First time round, stick to the special ramen (listed as soba) and then, on your next visit, go all-in with the special tsukemen set — dipping noodles that comes with a shoyu and porcini mushroom-infused broth. Don’t ignore the sides — the rice bowls are high-quality belly fillers, and the standard toppings are so good you’ll be hard-pressed not to order extra.
Special mention must also go to Kagari’s attempt to go entirely cashless. It didn’t last long, but definitely earns the restaurant some bonus points.
Ginza 6-4-12, Chuo-ku 104-0061; 03-6263-8900; bit.ly/kagarihonten
The camouflage exterior of this eight-seater in Miniamishinjuku does well to keep it hidden, but Naraseimen won’t stay that way for long.
From the proprietors of the brilliant Shin Udon just 100 meters down the road, the shop is more than ready for the Michelin judges. The aesthetic is clean, the ramen sublime and there’s a good selection of craft beer. The sign at the door — “an evolutionary form of udon” — is full of promise: The noodles are house-made and additive-free.
The soup is light, based on chicken stock, and comes in three varieties: the house-special tori paitan, as well as shoyu and shio (salt) blends. You can order just noodles and soup, but it’s worth going whole hog with the toku-atsushi specials: each is adorned with a slice of chāshū, a thick cut of pork shoulder, lightly blanched Shingen chicken, Kagoshima takenoko (bamboo shoot), white onion and, of course, an egg. It’s on the pricier side but oh, is it worth it.

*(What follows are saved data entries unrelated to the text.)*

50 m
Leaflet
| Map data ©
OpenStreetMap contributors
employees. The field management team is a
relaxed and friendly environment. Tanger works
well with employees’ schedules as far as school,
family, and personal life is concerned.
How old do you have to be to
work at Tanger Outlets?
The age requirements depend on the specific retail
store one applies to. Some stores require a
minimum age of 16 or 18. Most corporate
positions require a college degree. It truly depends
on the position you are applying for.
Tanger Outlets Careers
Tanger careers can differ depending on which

Yoyogi 2-26-2, Shibuya-ku 151-0053; bit.ly/naraseimen;
Tai Shio Soba Toka
This restaurant is all hustle and bustle, with a constant churn of customers eager to try a creative take on ramen.
The shop’s raison d’etre is its tai (sea bream) ramen, a surprising but satisfying bowl of clear sea bream soup and thin-cut noodles, with a healthy serving of sea bream and bamboo shoots to finish it off.
The osusume (recommended) set comes with a side of sea bream sashimi, dressed with a homemade sesame sauce, and a bowl of rice with popped sesame kernels. Pour your leftover ramen soup over the rice to make chazuke, a meal closer that’ll leave you full until your next visit.
Funamachi 12-13, Shinjuku-ku 160-0006; 03-3354-3303; ramen-toka.com
“No rabbit, no life” reads the staff T-shirts at Usagi, a back-alley ramen shop a few minute’s walk from Shibuya’s infamous Love Hotel Hill. It’s a simple message, if slightly odd given the complete lack of rabbit on the menu.
The house-favorite is the shoyu-based ramen — go for the Usagi Special first time round, with extra pork, roasted chicken breast and one of the best ramen eggs in town. It’s delicious — neither too heavy nor too salty.
The fragrance that dominates the shop, however, is that of Usagi’s tantanmen — a spicy Sichuan pepper and peanut-based ramen variant that will leave the lips tingling and you wanting more.
The shop is run by the younger brother of the late Japanese producer and DJ Nujabes. The restaurant plays Nujabes’ music round the clock in tribute: a great soundtrack for a great bowl.
Shinsencho 8-13, Shibuya-ku 150-0045; 03-3464-4111; bit.ly/ramenusagi
No list would be complete without mention of Homemade Ramen Muginae, which stands at the top of Tabelog’s “Top 20 Ramen in Tokyo” list. It’s out of the city center, and queues are in the hour-plus range, but the chicken and niboshi (dried sardine) soup more than justifies the wait.
One of the better tonkotsu ramen joints in Tokyo is Toride (for the real stuff you’ve got to go to Kyushu), owned by an 11-year veteran of Ippudo, a tonkotsu specialist from Fukuoka that is one of the country’s most successful ramen chains.
Aficionados might disagree, but Afuri deserves kudos for its yuzu-flavored soup and (debatably tasty) vegan ramen.
Mensho San Francisco takes the dish from street stall to food porn, with designer bowls and a farm-to-bowl approach.
Swap one Mensho for another and also pay a visit to Mensho Tokyo, where the secret sauce is lamb — the ramen is good, the tsukemen divine.